• [PROBLEM STATEMENT]: For the word "linecap", state the number of lines in the data that contain it, and nothing else.

Collected data entries
* * *

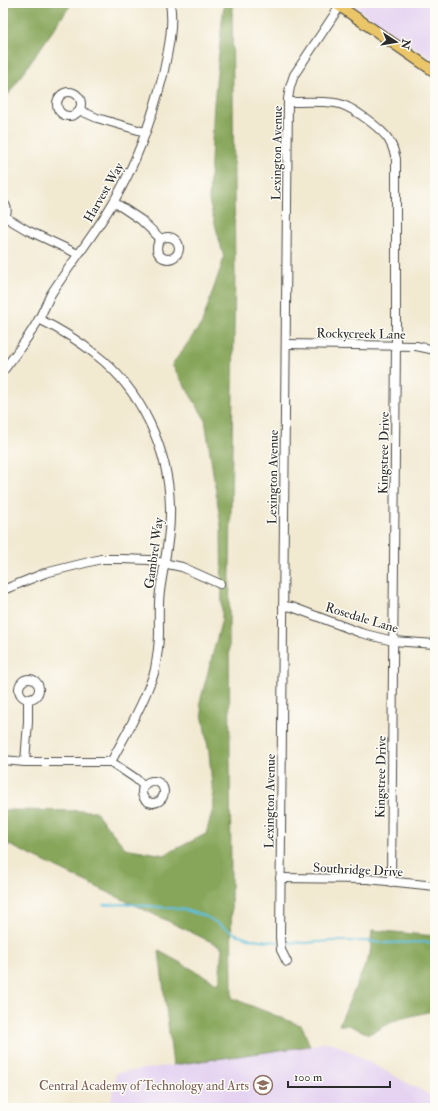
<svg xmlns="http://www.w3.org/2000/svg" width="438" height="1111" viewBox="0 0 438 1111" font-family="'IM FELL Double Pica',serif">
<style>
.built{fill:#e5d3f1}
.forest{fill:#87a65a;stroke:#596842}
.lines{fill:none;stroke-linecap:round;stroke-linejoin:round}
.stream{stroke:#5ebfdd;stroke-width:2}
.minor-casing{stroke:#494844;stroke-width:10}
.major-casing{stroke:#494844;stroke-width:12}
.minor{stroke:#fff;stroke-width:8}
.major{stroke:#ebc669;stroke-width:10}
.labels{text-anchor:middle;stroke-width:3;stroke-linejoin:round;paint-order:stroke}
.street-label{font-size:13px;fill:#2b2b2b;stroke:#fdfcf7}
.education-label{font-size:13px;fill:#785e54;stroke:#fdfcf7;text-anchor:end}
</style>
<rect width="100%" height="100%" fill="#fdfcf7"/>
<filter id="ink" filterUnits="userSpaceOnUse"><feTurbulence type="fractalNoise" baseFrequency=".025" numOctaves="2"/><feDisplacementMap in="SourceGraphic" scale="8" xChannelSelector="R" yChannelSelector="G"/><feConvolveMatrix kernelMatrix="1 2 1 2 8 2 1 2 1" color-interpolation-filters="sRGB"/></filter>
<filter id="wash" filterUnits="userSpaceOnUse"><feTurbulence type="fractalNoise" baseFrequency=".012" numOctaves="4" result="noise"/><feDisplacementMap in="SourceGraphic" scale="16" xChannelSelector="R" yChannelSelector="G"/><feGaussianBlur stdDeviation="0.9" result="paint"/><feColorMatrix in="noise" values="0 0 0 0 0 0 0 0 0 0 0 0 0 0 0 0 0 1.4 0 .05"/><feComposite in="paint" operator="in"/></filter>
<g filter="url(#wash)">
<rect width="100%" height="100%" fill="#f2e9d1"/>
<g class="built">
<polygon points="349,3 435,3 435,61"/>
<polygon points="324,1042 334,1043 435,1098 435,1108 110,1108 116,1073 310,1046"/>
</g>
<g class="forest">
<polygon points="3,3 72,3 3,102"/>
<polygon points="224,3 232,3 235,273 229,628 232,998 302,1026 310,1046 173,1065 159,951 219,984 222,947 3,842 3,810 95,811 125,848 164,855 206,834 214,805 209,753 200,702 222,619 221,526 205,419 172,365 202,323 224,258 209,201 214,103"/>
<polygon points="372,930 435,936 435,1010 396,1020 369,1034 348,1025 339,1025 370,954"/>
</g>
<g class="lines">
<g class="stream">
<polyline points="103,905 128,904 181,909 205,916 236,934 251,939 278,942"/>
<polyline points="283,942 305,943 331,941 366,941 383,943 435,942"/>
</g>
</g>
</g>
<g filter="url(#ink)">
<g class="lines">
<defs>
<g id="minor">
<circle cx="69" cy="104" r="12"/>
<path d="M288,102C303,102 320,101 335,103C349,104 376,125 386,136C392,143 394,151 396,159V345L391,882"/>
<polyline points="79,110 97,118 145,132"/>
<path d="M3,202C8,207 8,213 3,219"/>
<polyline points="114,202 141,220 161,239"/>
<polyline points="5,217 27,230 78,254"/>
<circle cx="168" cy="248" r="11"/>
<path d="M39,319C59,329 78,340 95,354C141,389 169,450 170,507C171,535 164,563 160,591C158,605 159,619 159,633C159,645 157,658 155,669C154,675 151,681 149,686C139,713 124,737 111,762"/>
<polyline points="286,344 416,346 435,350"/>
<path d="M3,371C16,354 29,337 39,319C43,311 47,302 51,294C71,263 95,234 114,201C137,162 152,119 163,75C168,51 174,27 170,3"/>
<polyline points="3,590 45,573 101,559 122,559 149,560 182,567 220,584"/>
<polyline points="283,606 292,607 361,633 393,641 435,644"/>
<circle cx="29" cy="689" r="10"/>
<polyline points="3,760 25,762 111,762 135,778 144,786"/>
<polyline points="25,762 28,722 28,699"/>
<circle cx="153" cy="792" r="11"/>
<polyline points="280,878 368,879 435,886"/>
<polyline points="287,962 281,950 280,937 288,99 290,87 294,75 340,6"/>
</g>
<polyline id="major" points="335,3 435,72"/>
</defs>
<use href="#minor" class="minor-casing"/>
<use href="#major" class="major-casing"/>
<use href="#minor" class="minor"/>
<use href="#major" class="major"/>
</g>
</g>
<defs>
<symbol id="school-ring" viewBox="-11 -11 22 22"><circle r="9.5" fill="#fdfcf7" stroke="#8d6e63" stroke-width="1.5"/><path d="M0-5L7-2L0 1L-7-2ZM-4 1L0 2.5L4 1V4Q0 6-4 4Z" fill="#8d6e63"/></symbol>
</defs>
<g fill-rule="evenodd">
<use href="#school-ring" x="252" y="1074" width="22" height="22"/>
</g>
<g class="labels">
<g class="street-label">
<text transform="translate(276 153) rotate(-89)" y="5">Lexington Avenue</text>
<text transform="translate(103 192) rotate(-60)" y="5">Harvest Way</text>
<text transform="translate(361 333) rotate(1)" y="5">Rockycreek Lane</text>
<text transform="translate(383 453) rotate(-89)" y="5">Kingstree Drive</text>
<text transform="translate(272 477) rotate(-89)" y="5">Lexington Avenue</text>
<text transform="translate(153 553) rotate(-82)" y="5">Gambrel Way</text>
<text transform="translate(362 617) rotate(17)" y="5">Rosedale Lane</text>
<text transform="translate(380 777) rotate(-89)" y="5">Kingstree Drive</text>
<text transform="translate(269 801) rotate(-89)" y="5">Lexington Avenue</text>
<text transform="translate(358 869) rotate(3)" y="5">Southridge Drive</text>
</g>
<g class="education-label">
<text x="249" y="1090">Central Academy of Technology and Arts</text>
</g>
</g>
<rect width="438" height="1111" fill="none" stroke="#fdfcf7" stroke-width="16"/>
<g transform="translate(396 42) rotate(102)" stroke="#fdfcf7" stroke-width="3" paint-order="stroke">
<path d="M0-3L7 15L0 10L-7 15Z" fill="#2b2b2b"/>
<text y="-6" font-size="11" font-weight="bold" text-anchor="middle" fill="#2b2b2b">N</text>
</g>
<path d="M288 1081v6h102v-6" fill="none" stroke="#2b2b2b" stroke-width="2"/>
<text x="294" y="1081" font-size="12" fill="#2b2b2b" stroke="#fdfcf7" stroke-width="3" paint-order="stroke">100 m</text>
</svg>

* * *

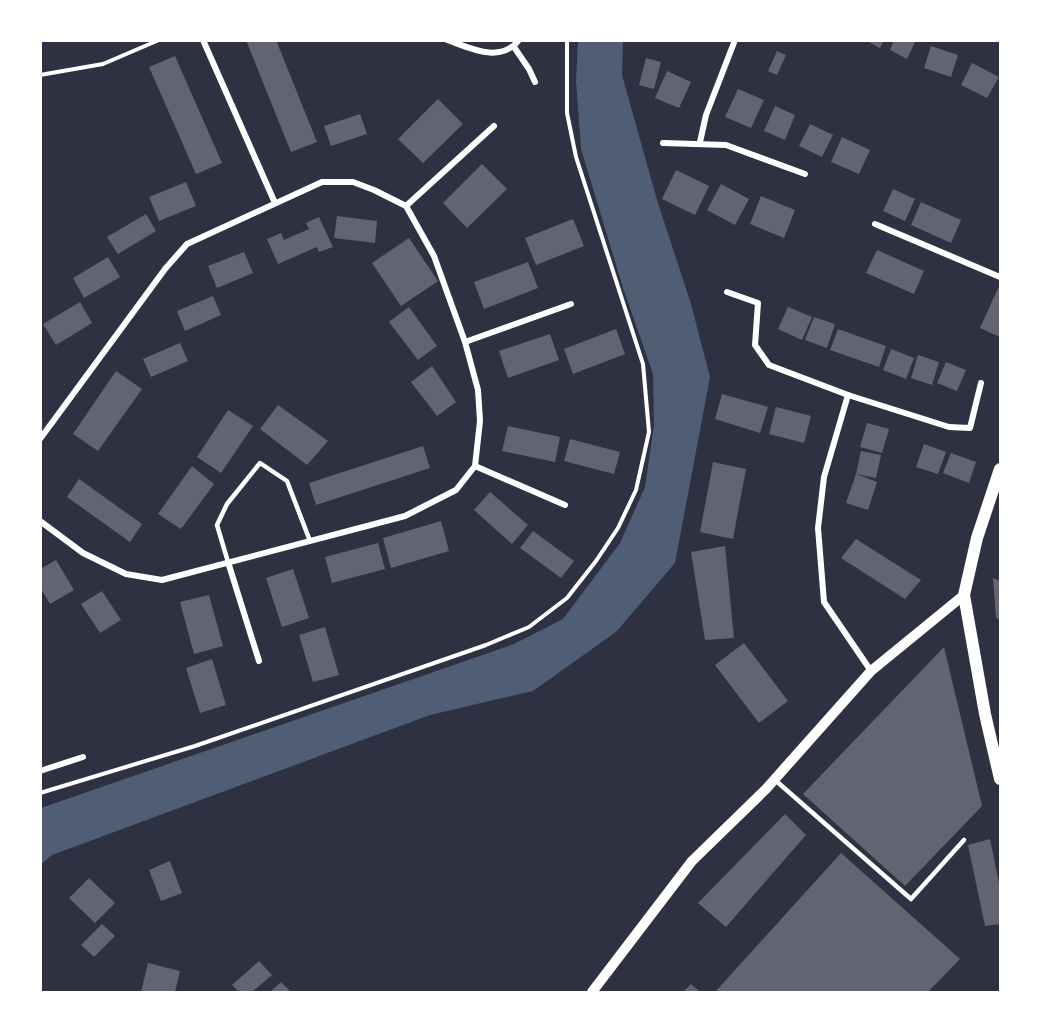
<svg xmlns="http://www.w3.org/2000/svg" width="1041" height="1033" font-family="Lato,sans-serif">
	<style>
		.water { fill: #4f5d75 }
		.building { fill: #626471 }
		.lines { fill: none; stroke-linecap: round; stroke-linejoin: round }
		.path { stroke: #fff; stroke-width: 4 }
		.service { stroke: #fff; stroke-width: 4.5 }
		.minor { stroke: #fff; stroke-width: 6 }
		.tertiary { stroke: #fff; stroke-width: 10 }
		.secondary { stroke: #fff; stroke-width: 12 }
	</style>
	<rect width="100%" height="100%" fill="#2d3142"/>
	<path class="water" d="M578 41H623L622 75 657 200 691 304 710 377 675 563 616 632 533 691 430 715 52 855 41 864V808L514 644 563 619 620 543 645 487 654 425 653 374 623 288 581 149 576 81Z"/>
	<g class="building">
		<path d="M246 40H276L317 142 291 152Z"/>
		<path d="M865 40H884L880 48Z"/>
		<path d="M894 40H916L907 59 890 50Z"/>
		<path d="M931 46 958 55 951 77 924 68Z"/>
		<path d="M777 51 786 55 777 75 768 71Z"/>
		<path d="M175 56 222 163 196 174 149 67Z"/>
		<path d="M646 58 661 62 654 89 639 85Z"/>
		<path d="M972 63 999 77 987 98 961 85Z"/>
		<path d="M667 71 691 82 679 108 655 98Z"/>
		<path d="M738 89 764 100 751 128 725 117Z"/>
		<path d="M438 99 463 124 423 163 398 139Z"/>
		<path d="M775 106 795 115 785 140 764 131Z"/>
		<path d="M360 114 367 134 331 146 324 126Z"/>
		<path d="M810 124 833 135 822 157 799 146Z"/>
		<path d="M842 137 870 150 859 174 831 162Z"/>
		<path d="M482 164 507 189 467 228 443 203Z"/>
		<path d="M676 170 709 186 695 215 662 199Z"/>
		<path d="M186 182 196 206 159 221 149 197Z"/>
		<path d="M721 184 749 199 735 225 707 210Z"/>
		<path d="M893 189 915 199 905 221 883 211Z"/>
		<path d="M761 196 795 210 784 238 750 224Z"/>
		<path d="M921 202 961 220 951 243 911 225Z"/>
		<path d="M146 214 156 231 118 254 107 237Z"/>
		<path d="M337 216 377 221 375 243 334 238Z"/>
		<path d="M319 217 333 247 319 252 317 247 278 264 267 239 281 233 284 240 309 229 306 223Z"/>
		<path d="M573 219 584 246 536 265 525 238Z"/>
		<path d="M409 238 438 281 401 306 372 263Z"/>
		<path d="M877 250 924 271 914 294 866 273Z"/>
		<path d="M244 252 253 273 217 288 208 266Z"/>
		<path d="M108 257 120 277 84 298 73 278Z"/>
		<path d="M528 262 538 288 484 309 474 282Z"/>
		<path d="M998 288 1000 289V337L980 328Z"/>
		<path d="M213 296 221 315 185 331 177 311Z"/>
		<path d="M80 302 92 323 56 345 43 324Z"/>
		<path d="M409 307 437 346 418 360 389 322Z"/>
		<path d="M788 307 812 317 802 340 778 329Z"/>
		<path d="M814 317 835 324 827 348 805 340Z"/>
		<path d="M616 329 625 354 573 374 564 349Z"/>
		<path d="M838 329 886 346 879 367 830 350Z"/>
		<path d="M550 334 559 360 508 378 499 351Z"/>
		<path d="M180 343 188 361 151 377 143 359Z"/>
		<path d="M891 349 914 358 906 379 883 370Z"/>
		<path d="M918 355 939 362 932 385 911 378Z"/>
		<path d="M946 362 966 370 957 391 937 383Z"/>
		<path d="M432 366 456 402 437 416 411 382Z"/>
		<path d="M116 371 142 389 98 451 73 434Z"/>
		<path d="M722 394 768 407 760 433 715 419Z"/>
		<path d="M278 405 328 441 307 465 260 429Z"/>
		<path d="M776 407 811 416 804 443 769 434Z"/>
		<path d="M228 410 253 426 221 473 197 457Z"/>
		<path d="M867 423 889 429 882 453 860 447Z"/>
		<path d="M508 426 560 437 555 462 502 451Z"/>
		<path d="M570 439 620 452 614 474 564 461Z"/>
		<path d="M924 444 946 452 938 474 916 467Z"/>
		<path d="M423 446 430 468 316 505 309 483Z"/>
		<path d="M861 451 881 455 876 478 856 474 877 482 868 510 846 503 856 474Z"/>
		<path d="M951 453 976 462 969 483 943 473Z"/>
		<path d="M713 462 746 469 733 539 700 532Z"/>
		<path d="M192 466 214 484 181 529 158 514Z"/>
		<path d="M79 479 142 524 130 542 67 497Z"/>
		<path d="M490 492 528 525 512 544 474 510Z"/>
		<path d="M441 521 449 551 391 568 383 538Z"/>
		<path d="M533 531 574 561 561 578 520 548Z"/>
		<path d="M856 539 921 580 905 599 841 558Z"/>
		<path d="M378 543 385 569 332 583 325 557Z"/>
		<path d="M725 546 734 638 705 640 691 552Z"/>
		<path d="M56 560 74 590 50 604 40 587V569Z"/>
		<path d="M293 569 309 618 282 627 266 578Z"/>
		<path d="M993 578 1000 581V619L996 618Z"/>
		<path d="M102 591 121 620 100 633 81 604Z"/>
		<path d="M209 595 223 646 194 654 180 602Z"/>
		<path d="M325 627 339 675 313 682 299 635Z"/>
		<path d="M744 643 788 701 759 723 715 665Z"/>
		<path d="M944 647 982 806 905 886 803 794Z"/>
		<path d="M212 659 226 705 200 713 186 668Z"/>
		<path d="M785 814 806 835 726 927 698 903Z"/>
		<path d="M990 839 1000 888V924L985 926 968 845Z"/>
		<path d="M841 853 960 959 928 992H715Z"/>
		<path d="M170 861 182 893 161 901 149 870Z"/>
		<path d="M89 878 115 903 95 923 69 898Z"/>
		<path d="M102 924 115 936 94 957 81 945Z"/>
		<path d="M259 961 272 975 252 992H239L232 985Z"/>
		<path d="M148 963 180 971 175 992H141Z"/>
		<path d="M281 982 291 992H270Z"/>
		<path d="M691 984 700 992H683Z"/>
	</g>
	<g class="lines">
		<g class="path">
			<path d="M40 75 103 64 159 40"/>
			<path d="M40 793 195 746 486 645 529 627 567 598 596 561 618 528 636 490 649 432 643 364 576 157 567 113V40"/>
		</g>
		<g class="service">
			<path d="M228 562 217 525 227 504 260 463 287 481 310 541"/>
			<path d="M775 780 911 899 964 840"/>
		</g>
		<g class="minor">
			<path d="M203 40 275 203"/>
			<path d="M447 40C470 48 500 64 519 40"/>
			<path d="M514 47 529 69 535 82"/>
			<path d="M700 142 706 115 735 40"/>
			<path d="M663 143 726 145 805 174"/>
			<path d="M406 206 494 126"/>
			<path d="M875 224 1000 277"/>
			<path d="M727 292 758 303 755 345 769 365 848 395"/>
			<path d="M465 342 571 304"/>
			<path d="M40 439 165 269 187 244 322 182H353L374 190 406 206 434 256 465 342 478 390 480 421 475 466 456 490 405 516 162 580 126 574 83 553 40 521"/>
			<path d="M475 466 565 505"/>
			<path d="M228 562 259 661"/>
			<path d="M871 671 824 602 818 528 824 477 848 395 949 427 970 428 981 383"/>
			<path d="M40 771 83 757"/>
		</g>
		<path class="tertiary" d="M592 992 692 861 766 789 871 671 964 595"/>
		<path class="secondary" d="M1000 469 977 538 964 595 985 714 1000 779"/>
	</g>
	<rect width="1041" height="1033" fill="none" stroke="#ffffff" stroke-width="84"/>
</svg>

* * *

• [OUTPUT FOR THIS TASK]: 2